Cosmetic referrals could expose GPs to lawsuits

5 minute read

Rural generalists are not the only group to raise concerns over AHPRA’s cosmetic surgery reforms.

Concerns are growing that mandatory referrals for cosmetic surgery have the potential to open GPs up to litigation, but the government pinky-promises it won’t happen.  

As part of the ongoing attempt to clean up the cosmetic surgery industry, AHPRA and the Medical Board have designed a suite of reforms set to come into play from 1 July.  

Rural generalists have already raised issues with the planned restriction of the “surgeon” title, arguing that it will adversely impact rural generalists with additional training in obstetrics and surgery. This puts them up against the AMA, which supports the strictest use of the title.  

Now, the RACGP has written to the Medical Board requesting more information on the incoming requirement for all patients seeking cosmetic surgery to have a referral letter written by a GP.  

The requirement only applies to cosmetic procedures which require cutting beneath the skin – non-surgical cosmetic procedures like botox, dermal fillers, varicose vein treatments and laser are exempted from a referral requirement.  

In a letter to Medical Board chair Dr Anne Tonkin, the RACGP says that while there are instances in which having a GP referral is valuable for patients, it is outside the norm for GPs to write referrals unrelated to a particular health condition.  

“A referral could be interpreted by the patient as an endorsement of the procedure, or of the clinician, which of course it is not,” the letter said.  

The college requested further clarity on the reasoning behind the mandate, as well as a discussion on whether it could be amended.  

Dr Tonkin and the Medical Board have not issued a reply at time of writing.  

The Medical Board does have a frequently asked questions section relating to cosmetic surgery referrals, where it seeks to assure GPs that a referral is not an endorsement.  

“Similar to any other referral, a referral will provide important medical information to the referred practitioner such as patient history, existing comorbidities, and medications,” the FAQs read.  

“The GP can assess a patient’s physical and mental health and it is also an opportunity for a patient to discuss their motivation for cosmetic surgery with an independent practitioner.  

“It is expected it will support continuity of care and patient safety.  

“A referral from a GP is therefore not a recommendation of a surgery or a cosmetic practitioner.”  

Of course, what’s not clear is whether the assurances of a government FAQ page will stand up in a court of law, should a dissatisfied patient or surgeon attempt to sue their GP.  

MIGA senior manager of legal services Anthony Mennillo told The Medical Republic that the key medicolegal exposure for GPs writing these referrals likely lies in what they include on the patient’s mental health background.   

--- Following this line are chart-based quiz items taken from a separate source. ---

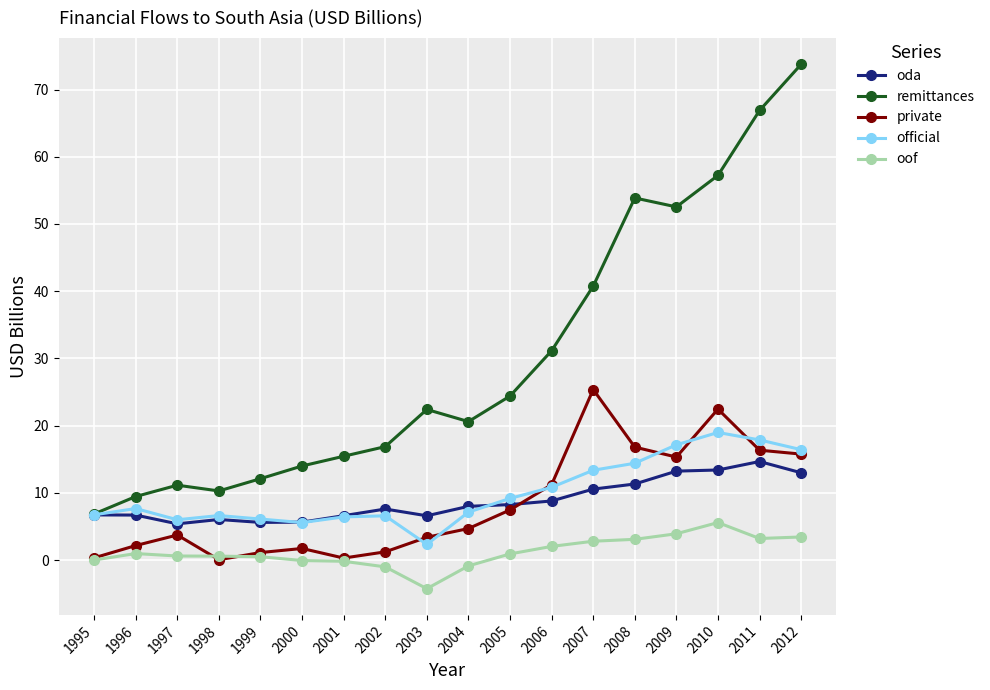

At which label does remittances reach its peak?

2012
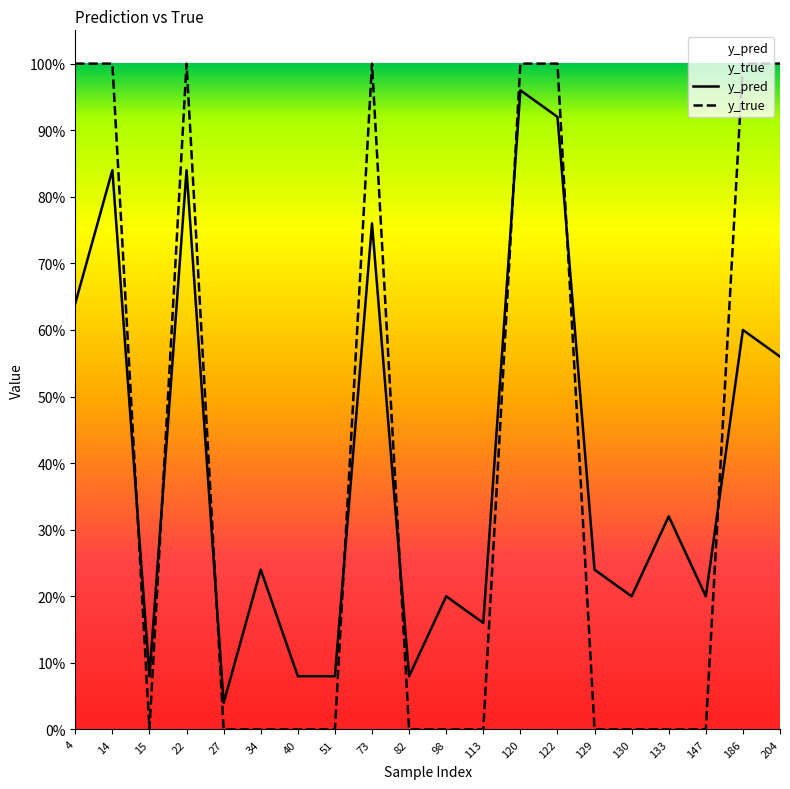

At how many categories does at least one series exceed 0?

20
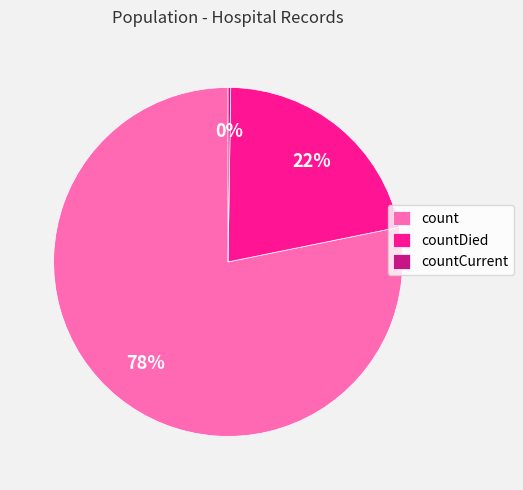

To the nearest percent, what portion does count represent?

78%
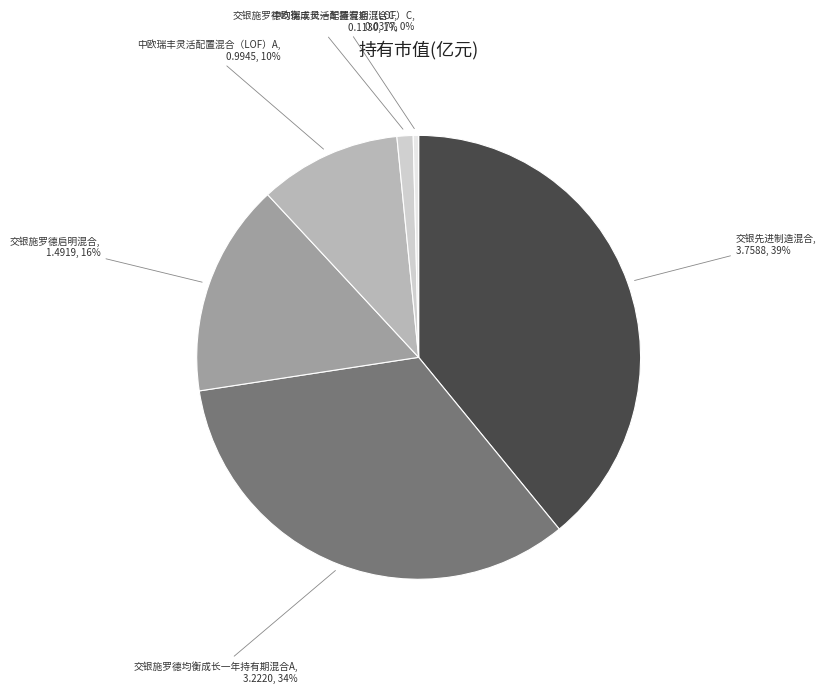

To the nearest percent, what is the combined percentage of 交银施罗德启明混合 and 交银施罗德均衡成长一年持有期混合C?

17%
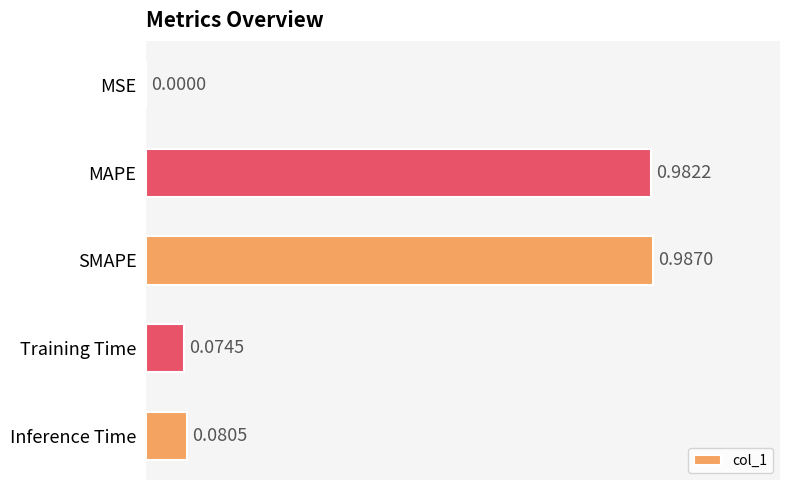

What is the sum of all values?

2.1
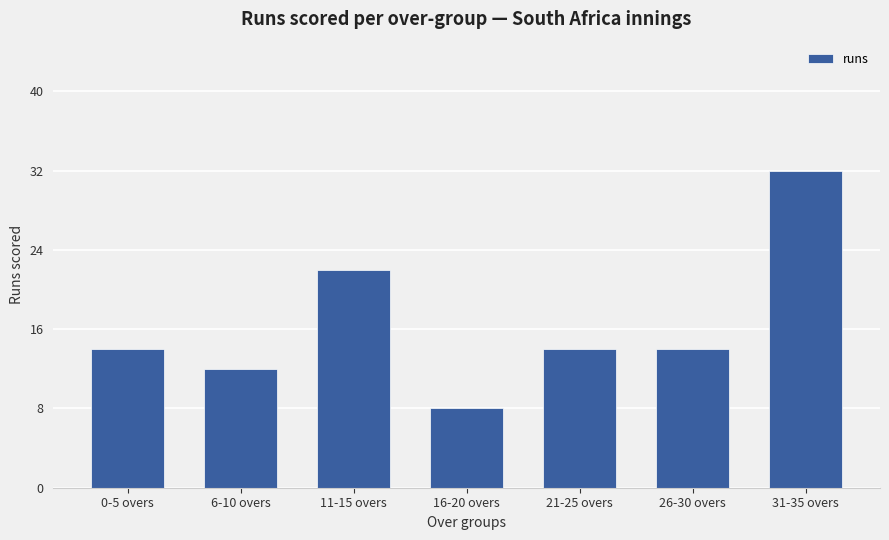

What position from the left is 21-25 overs?

5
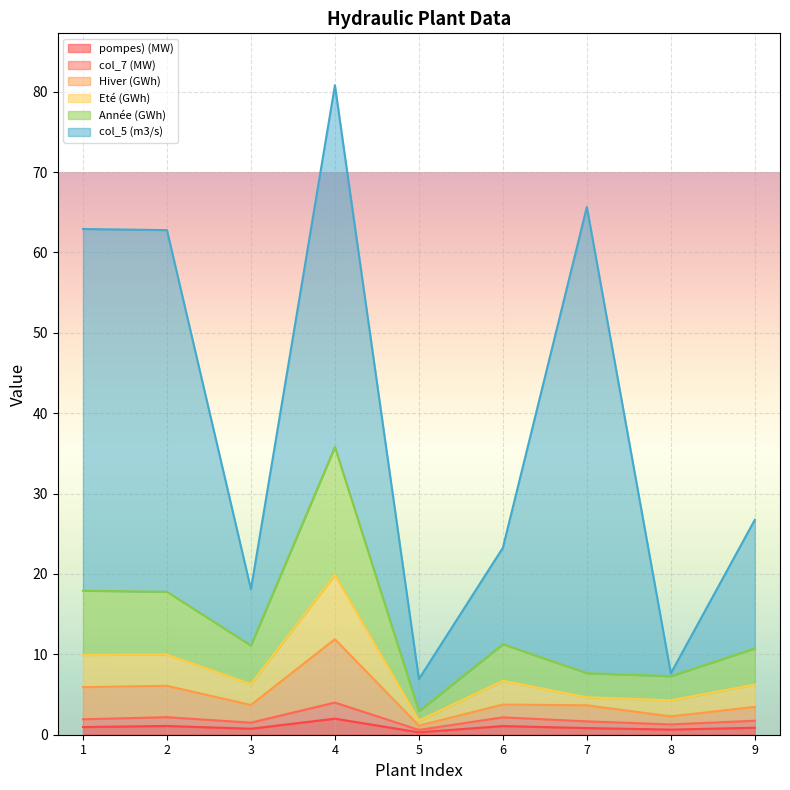

True or false: Eté (GWh) and Hiver (GWh) cross at least once.

False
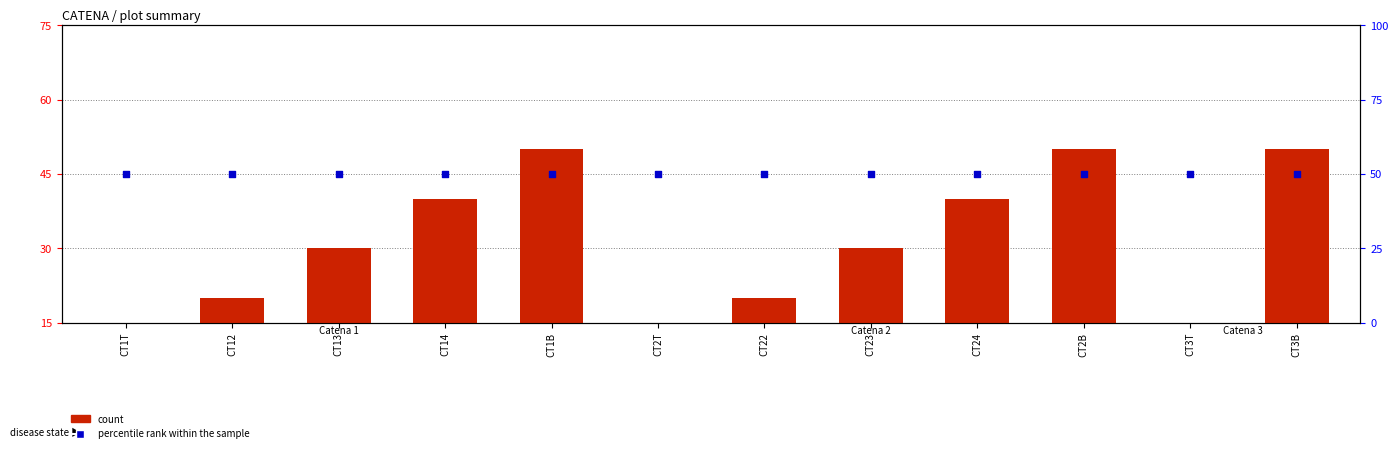

At how many categories does at least one series exceed 46?

12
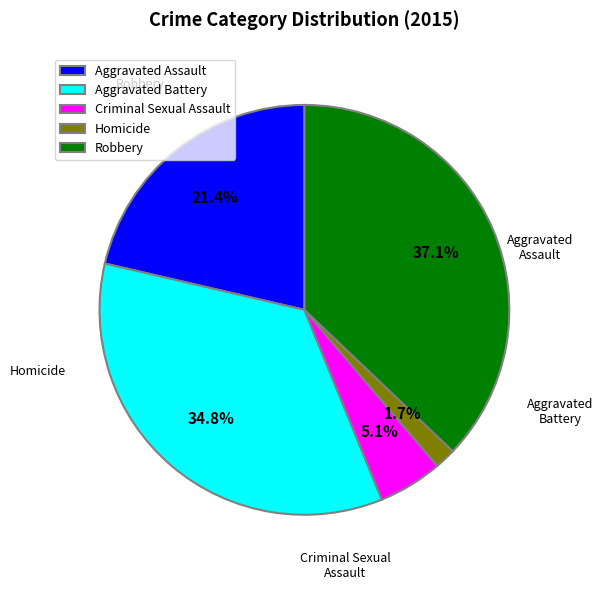

Rank the categories by value from highest to lowest.

Robbery, Aggravated Battery, Aggravated Assault, Criminal Sexual Assault, Homicide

“If it’s the usual treating general practitioner, which is what the Medical Board guidelines recommend, then that GP hopefully would have more information about that patient’s background, about that patient’s motivations, whether there’s any psychological history that might be relevant to … pass on to the practitioner before recommending or performing surgery,” he said.  

“Or – and the guidelines are pretty clear – the referrer can decline to provide a referral in the circumstance [that] there is such a [significant] history.”  

For example, if the GP was aware that the patient had a significant history of body dysmorphic disorder and likely wouldn’t be satisfied with the outcomes of any cosmetic procedure, the GP would be wise to either decline to write the referral or, at the very least, include that information for the surgeon to consider.  

Prior to performing the surgery, cosmetic surgeons will now be required to screen patients for mental health conditions like body dysmorphic disorder and refer them back to a GP if anything is picked up.  

“If there is a less severe psychological history, then the referrer [can] still provide the referral, but it’s important that they point that out to the cosmetic practitioner before recommending or performing the surgery,” Mr Mennillo said.  

“And that’s where their exposure might be – if [the GP] didn’t provide that [information] and should have, that’s potentially an issue.” 

As for the flip side, it’s not clear how the government will enforce the referral requirement, given that cosmetic surgery tends to be done fully privately, without going through MBS bean-counting.  

“[AHPRA and the Medical Board] won’t necessarily know if it’s not happening, but it’s a huge risk for the cosmetic surgeon if they don’t [have a GP referral on file] and then there’s an adverse outcome that comes to AHPRA’s attention,” Mr Mennillo said.  

“The Medical Board will, I expect, come down hard on them.” 

Until the system is up and running though, Mr Mennillo said it was difficult to predict what would happen.